Dos craques vaidosos do passado, o que mais lembra essa linhagem é Heleno de Freitas, apelidado de “Gilda” pelos torcedores rivais. Além das camadas de pó no rosto e da pomada nos cabelos imaculadamente pretos, Heleno se destacava pelo porte elegante e o gênio intempestivo. Passou à história como um craque excêntrico de fim trágico, inesquecível pela sua vocação de artilheiro. 
O consolo é que os deuses da bola parecem zelar pelo talento, daí a abissal vantagem que os passes e dribles de Ganso levam sobre suas chuteiras de cores esfuziantes – mix de roxo, pink e lilás.
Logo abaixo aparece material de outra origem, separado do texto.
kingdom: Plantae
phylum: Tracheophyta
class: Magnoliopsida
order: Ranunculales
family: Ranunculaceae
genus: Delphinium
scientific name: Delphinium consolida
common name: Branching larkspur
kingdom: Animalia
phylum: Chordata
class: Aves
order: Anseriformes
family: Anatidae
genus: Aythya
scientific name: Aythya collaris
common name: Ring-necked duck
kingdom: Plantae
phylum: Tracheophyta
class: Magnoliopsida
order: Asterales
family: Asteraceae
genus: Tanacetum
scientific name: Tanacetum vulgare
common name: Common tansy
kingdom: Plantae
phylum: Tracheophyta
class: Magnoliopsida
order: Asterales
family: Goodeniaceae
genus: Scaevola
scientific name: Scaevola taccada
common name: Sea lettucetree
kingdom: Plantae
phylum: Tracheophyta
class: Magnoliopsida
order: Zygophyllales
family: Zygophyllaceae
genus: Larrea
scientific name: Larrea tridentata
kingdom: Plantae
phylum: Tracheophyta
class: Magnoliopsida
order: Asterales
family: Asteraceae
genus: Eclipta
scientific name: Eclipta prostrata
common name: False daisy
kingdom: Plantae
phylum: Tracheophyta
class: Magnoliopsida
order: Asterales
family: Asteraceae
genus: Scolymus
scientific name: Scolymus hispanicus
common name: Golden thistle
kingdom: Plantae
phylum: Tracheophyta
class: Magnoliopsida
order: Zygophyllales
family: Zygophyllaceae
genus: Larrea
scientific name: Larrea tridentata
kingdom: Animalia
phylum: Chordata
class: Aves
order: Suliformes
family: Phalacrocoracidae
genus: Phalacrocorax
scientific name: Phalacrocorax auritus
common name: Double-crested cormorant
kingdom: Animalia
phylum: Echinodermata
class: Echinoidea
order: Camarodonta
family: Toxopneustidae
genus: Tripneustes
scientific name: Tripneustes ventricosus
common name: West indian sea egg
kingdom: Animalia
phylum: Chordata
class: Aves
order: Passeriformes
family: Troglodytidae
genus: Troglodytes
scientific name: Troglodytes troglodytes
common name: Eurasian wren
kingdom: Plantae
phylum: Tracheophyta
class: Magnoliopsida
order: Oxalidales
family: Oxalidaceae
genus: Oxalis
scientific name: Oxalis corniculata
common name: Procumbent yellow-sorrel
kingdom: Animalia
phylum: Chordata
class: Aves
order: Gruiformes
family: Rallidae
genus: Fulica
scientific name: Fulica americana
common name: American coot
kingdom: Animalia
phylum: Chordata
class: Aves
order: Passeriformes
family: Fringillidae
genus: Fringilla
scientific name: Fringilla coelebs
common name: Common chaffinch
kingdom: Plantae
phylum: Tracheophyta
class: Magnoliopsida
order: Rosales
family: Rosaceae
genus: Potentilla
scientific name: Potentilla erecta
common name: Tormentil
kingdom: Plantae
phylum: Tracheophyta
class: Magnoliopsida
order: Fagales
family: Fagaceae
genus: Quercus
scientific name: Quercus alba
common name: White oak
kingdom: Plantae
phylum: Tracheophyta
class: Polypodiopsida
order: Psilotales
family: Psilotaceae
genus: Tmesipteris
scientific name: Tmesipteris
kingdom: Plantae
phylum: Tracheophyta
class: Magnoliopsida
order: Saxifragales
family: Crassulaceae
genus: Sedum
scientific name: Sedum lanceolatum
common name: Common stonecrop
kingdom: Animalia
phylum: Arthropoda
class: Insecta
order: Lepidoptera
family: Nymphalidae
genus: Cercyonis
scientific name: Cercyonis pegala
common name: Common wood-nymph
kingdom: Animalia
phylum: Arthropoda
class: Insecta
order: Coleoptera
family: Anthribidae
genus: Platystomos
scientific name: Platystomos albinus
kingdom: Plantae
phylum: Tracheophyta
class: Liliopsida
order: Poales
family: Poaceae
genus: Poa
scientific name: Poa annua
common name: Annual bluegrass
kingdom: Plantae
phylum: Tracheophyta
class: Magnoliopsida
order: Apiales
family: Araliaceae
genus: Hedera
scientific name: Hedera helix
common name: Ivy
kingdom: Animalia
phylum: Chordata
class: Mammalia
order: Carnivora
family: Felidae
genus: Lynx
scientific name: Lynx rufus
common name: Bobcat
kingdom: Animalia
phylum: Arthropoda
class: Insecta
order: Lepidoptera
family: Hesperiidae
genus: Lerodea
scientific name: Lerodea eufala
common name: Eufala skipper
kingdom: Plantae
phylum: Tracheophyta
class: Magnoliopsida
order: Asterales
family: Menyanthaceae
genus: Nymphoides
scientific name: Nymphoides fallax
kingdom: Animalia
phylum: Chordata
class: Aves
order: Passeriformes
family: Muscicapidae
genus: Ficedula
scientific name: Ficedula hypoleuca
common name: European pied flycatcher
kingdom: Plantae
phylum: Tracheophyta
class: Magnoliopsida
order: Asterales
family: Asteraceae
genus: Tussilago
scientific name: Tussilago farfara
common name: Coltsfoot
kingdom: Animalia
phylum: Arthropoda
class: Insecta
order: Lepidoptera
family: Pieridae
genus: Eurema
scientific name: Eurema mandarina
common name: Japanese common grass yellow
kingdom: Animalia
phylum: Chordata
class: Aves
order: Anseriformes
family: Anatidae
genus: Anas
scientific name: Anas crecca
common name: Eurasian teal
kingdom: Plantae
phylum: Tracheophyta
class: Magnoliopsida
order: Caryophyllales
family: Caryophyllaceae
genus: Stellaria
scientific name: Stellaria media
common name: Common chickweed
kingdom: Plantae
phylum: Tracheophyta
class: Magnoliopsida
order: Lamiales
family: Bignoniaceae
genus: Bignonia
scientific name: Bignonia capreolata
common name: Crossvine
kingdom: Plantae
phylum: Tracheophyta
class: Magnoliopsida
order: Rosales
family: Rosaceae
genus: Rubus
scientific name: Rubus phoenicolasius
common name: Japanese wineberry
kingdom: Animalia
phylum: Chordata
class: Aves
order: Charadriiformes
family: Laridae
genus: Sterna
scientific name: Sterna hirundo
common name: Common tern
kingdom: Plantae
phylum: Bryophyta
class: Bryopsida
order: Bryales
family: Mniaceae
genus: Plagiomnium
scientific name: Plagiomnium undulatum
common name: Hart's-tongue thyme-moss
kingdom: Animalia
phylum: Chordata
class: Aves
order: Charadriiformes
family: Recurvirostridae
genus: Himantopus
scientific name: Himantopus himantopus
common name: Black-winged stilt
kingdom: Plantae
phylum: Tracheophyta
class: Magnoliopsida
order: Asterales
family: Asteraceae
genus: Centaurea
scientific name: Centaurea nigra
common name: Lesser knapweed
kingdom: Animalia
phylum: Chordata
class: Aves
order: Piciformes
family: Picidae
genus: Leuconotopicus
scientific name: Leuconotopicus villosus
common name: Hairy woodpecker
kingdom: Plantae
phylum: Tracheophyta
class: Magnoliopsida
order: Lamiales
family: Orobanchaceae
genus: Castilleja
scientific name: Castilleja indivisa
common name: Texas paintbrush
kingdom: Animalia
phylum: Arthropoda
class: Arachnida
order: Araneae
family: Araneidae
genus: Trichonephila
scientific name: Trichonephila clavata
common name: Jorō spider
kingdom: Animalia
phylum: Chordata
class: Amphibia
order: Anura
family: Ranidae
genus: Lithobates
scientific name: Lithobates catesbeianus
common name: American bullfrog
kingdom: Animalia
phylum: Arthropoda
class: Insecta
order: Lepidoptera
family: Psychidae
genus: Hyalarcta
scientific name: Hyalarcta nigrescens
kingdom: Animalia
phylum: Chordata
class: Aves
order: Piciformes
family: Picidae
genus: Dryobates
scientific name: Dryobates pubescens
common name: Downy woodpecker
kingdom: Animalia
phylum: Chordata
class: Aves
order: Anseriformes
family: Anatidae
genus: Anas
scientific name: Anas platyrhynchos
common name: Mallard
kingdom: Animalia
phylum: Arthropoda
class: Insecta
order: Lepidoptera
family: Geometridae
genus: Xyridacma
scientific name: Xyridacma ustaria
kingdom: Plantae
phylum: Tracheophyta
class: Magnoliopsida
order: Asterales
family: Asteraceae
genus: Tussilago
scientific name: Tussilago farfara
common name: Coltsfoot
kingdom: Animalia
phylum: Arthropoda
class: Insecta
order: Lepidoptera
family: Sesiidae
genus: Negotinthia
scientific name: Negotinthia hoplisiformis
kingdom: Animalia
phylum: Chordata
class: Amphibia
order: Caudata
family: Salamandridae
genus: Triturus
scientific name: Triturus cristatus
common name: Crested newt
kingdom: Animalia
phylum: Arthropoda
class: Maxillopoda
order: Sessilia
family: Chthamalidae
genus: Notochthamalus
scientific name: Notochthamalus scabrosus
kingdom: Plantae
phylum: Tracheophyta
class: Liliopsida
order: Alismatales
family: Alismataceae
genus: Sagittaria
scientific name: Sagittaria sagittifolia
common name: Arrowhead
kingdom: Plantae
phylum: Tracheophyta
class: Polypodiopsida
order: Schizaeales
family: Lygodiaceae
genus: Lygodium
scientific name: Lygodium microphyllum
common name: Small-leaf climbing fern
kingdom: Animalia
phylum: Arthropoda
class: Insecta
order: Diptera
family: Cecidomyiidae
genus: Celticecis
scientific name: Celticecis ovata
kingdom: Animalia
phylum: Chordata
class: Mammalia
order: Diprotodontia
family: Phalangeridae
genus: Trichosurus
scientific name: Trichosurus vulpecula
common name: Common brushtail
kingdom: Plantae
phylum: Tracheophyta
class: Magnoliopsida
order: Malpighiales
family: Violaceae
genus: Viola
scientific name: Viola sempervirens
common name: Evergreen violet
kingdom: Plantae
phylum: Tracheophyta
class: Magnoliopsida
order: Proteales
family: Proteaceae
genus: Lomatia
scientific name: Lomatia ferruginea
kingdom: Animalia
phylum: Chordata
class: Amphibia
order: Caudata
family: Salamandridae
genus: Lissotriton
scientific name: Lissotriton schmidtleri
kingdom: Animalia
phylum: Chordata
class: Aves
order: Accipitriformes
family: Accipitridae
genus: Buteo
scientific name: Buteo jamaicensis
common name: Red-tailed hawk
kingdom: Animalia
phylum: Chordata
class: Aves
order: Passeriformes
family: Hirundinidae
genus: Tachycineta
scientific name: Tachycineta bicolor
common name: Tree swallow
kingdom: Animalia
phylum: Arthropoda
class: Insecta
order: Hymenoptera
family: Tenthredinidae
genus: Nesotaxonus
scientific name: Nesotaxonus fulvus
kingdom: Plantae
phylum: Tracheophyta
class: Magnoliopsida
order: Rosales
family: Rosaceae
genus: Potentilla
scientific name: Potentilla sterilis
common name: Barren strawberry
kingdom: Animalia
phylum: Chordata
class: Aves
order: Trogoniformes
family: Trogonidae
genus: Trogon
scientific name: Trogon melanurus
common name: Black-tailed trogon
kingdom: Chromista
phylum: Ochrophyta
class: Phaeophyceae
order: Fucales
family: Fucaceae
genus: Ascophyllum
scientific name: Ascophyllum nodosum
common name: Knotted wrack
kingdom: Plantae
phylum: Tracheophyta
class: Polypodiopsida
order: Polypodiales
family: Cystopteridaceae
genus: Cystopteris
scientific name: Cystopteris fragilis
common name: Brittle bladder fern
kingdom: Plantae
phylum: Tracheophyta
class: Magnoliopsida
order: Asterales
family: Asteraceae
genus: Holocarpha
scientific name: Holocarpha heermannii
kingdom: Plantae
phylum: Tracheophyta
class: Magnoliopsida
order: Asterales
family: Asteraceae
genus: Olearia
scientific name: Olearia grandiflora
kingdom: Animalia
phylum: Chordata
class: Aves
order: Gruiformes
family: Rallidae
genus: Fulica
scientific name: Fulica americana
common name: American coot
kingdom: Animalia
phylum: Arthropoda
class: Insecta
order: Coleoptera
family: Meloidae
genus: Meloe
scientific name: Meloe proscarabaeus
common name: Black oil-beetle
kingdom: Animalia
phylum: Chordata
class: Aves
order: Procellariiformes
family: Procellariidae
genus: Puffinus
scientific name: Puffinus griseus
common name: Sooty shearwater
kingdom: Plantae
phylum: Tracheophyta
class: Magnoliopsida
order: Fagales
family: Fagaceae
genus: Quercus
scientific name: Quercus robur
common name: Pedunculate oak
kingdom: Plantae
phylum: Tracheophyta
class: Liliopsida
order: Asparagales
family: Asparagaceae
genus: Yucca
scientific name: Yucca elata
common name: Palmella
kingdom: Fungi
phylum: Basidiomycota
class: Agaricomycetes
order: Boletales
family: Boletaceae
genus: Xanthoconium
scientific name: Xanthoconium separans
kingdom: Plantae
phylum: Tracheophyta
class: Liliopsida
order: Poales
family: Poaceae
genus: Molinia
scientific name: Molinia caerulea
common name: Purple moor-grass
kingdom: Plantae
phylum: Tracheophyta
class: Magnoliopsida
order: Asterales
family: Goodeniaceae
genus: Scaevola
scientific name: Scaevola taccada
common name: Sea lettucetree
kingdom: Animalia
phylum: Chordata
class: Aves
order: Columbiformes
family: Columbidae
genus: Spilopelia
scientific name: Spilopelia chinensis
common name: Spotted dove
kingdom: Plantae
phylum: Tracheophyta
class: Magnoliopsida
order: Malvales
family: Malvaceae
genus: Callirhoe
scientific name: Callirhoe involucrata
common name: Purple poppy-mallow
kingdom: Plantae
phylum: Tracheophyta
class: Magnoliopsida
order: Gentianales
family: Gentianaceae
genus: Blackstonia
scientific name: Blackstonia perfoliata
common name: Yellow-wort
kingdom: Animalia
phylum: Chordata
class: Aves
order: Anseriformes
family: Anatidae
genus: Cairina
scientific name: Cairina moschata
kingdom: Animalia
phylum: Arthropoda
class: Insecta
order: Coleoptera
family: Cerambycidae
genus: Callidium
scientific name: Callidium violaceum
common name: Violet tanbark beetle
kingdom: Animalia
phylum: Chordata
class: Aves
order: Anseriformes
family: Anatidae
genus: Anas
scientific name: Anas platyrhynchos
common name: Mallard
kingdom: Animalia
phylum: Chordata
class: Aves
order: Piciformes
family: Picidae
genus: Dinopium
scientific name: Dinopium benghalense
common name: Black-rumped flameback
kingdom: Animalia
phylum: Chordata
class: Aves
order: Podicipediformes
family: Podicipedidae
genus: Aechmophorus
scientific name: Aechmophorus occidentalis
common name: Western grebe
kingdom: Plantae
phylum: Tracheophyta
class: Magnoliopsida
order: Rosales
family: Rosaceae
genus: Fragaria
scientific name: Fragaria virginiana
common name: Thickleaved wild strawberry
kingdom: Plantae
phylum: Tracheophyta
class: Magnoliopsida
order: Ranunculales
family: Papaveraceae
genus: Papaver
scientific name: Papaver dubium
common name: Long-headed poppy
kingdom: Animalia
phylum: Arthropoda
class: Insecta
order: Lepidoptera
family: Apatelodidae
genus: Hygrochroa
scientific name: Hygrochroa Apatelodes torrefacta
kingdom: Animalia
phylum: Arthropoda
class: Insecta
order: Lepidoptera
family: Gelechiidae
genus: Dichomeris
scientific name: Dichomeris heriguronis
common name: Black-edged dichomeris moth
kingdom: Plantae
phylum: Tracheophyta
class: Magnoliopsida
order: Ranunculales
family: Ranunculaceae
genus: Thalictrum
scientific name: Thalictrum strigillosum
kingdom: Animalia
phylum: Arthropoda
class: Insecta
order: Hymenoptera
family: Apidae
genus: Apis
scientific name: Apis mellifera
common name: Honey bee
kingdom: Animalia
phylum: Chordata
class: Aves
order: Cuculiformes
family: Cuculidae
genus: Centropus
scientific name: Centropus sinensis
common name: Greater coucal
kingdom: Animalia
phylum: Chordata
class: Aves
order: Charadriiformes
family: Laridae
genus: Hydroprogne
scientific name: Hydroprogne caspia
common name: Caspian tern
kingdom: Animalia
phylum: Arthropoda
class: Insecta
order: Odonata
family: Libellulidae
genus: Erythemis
Há gosto para tudo, obviamente, mas a torcida se satisfaz mesmo é com fintas, passes e gols.

(Coluna publicada na edição do Bola/DIÁRIO desta quarta-feira, 28)

4 comentários em “Coluna: Tempos do futebol fashion

  1. E isso dá certo.
    Prova inequívoca disso é que o Beckham é o jogador mais bem pago do mundo.
    Ganha mais que o kaká, o cristiano ronaldo e, acreditem, mais que o messi.
    E isso não serve só para o futebol, na música parece que o mais importante é estar fazendo papagaiadas na midia e nas revistas de moda do que compondo canções e letras.
    Prova disso é a cláudia leite. Essa mulher tá em tudo quanto é capa de revista, propaganda comercial, programas de tv, revistas de fofoca, mas quando se fala de música vc só vê ela cantando a quela música do beijo na boca. Não tem mais nada a apresentar.
    Foi inclusive eleita uma das mulheres mais influentes do brasil.
    Acho que esse fenômeno nada mais é do que a consequencia da falencia do sistema educacional contemporâneo, que previlegia a decoreba de fórmulas e conceito, e não estimula os estudantes a raciocinar, processar e refletir sobre aquilo que leem e escutam.
    Lamentável.

  2. Faço minhas as palavras do Carlos e também concordo com o teor do post. Mas considero injusto incluir o Fred no rol dos “expostos”… Acho o cara até bem simples, a julgar o papel de ídolo que ele conquistou nos clubes pelos quais passou ao longo da carreira.

  3. Gerrson, ainda que os jogadores de antigamente usassem esses apetrechos todos, seriam perdoados porque alem de tudo, eram verdadeiros craques ao passo que os atuais que gostam muito de se enfeitar, tipo Carlos Alberto do Vasco, não passam de um monte de perna-de-pau, daí usam esses artificios todos para poder aparecer porque só jogando futebol, isso é impossível.